Performance Considerations

Running local LLMs depends heavily on your system resources and hardware configuration.

CPU → Works for running models but performance can be slower.
GPU → Provides faster processing and better response times.
RAM → Minimum 8GB is recommended, while 16GB or more gives better performance.

? Small models can run smoothly on normal laptops, while larger models require high-performance machines.

Limitations of Local LLMs

Local LLMs are powerful, but they also come with some practical limitations.

Lower accuracy compared to advanced cloud-based models.
Slower performance on low-end or limited hardware systems.
Limited context size for handling long conversations or documents.
Requires sufficient system resources like CPU, GPU, and memory.

? Due to these limitations, local models alone may not be ideal for high-scale production systems.

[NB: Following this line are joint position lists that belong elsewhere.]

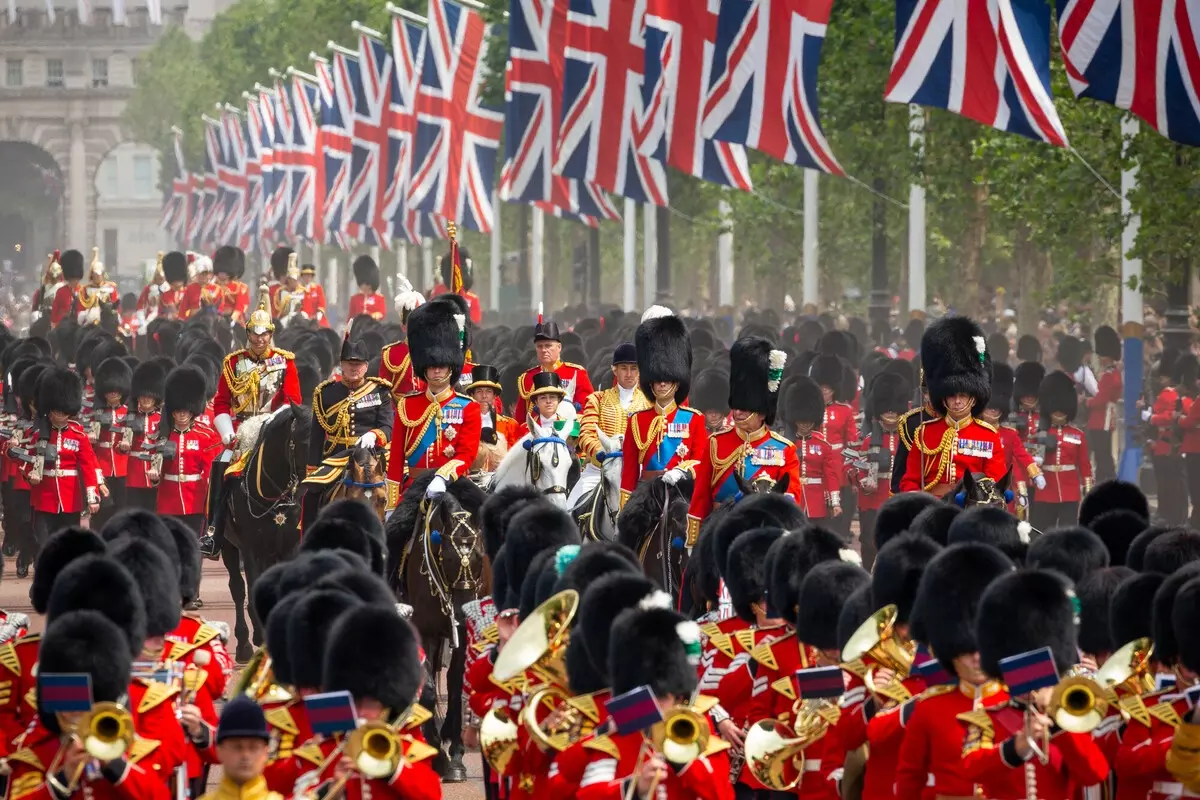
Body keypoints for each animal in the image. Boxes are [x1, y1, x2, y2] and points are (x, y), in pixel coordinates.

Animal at [222, 407, 312, 662]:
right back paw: (244, 643)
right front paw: (260, 638)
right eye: (302, 442)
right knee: (237, 589)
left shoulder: (289, 547)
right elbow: (250, 593)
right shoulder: (250, 549)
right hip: (229, 547)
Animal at [384, 474, 487, 782]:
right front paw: (436, 752)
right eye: (450, 558)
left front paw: (456, 757)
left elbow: (455, 684)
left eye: (480, 556)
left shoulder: (462, 634)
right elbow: (428, 687)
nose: (464, 613)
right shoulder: (424, 628)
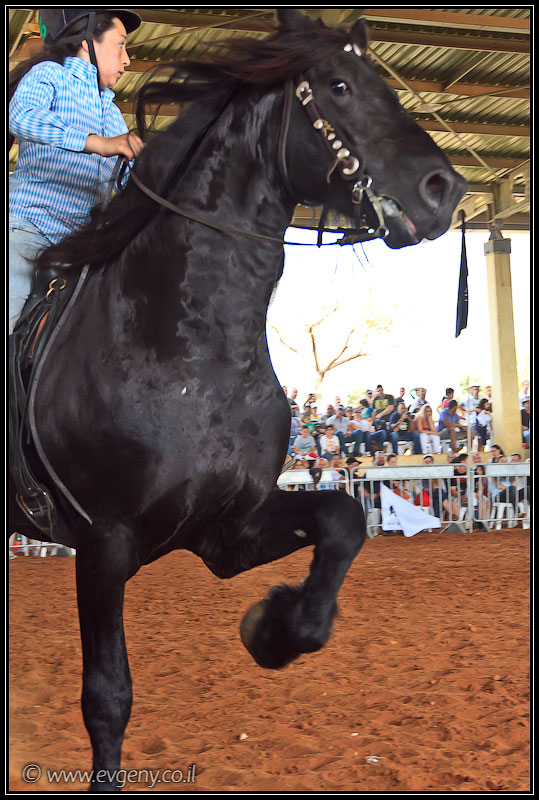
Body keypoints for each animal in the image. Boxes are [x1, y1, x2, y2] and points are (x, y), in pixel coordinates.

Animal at [9, 10, 467, 791]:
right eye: (338, 86)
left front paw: (273, 627)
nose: (445, 188)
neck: (182, 344)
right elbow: (107, 697)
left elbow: (344, 519)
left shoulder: (225, 529)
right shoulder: (103, 543)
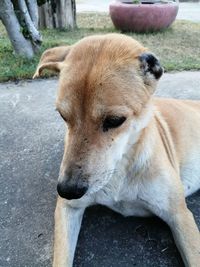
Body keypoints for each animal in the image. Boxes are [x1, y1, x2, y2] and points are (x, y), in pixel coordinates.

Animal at [33, 34, 200, 267]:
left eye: (114, 120)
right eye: (63, 116)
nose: (67, 190)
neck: (121, 168)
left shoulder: (180, 216)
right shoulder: (67, 209)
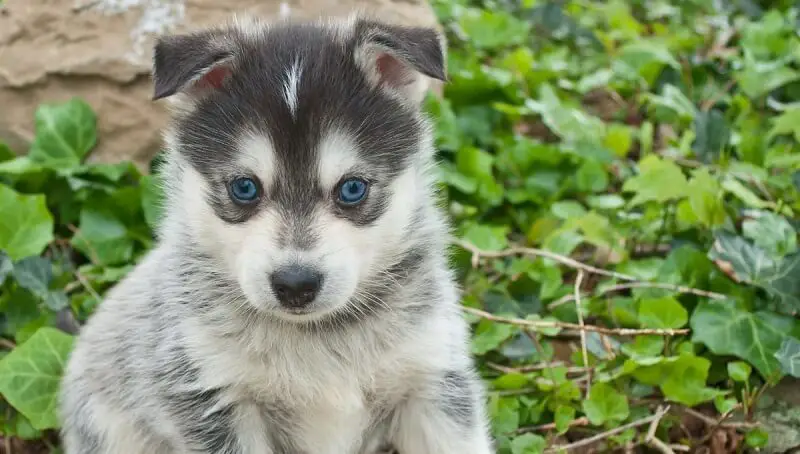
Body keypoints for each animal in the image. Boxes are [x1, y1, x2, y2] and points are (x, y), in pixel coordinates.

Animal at [57, 14, 494, 454]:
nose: (296, 284)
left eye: (353, 188)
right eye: (244, 187)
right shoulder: (212, 394)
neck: (318, 337)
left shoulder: (433, 378)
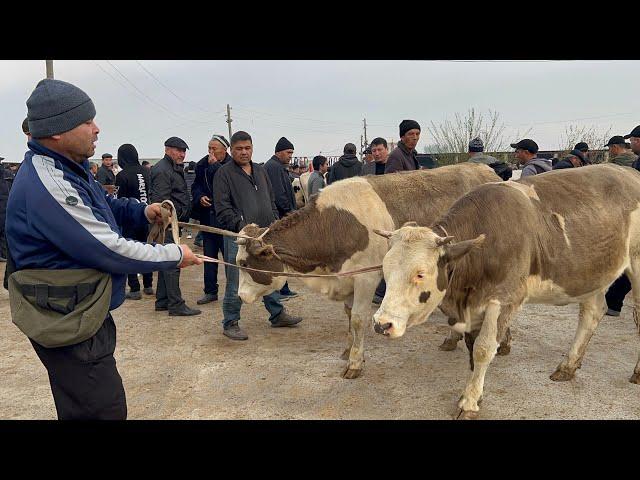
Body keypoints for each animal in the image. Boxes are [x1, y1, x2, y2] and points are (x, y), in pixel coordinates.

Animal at [234, 164, 500, 378]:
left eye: (244, 265)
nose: (240, 296)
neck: (334, 224)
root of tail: (484, 168)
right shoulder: (346, 280)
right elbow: (349, 315)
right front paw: (348, 349)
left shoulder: (366, 278)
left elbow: (359, 318)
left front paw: (354, 363)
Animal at [372, 163, 640, 418]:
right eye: (385, 268)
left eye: (420, 273)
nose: (382, 324)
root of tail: (628, 171)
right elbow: (471, 344)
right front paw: (476, 392)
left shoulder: (504, 299)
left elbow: (483, 348)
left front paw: (469, 402)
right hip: (591, 272)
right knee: (592, 312)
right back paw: (567, 367)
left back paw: (635, 372)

Hybrid Setup (Local + Cloud AI)

In real-world applications, a hybrid approach is often used to combine the strengths of both local and cloud-based AI models.

This approach helps balance performance, cost, and data privacy efficiently.

Example

Use local LLM for sensitive or simple tasks.
Use cloud AI for complex or high-accuracy queries.

Benefits

Reduces overall cost by limiting API usage.
Improves performance by distributing workload.
Keeps sensitive data secure on local systems.

? This approach provides the best balance of speed, cost, and privacy.

Use Cases

Local LLMs with Ollama are widely used in different real-world scenarios.

Private AI chatbots for internal use.
Offline AI applications without internet dependency.
Enterprise systems handling sensitive or confidential data.
Local development and testing of AI features.

Conclusion

Local LLMs with Ollama provide a powerful way to run AI models directly on your system with better privacy, control, and cost efficiency.

It is a great choice for developers who want to build AI applications without fully depending on cloud providers.

? Start with small models, test performance, and gradually move towards hybrid architectures for building real-world scalable AI systems.